◆ DIRECTIONS: Reproduce the lines from the one containing "SUPLEI SERING: SERING -> EDEMA" through the end of the entries, substituting "color" for "colour" and changing nothing else. Omit the pictures.

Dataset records
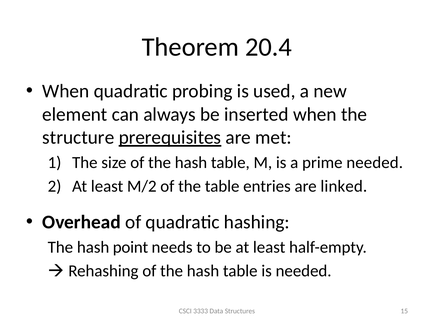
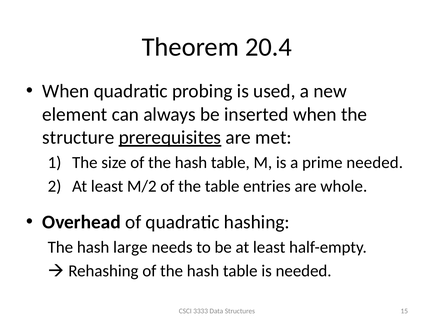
linked: linked -> whole
point: point -> large
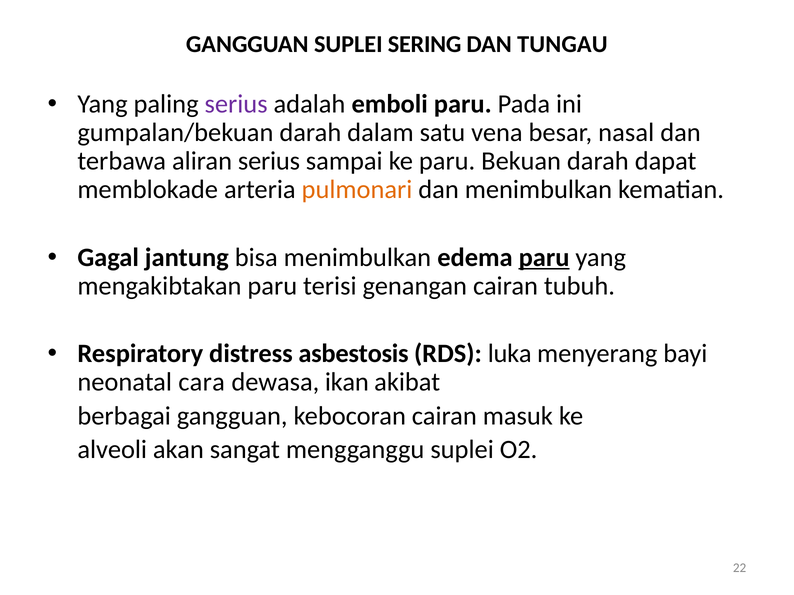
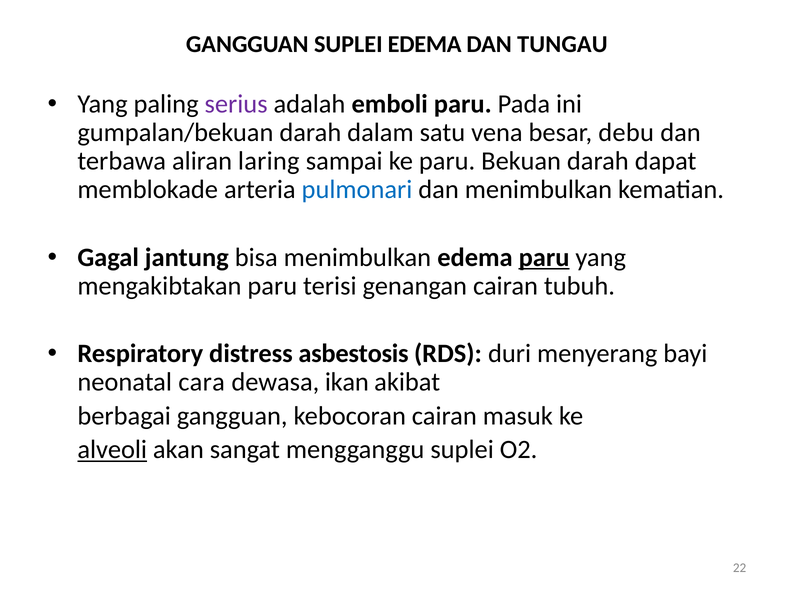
SUPLEI SERING: SERING -> EDEMA
nasal: nasal -> debu
aliran serius: serius -> laring
pulmonari colour: orange -> blue
luka: luka -> duri
alveoli underline: none -> present
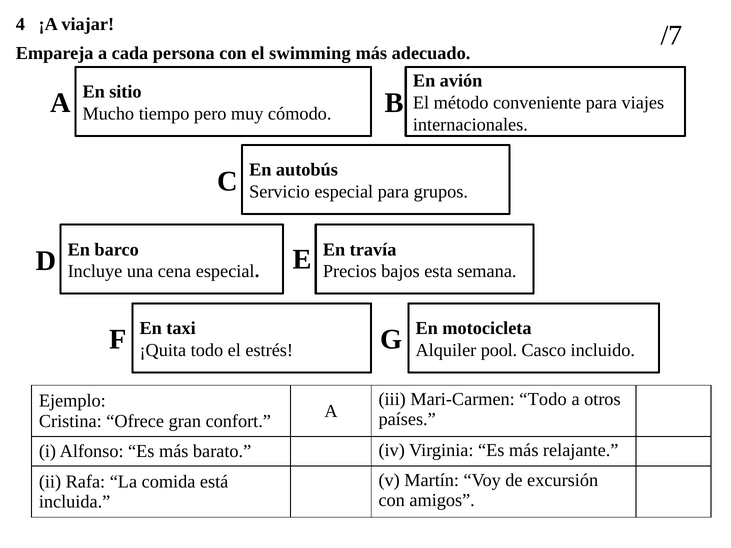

◆ OUTPUT:
SUPLEI SERING: SERING -> EDEMA
nasal: nasal -> debu
aliran serius: serius -> laring
pulmonari color: orange -> blue
luka: luka -> duri
alveoli underline: none -> present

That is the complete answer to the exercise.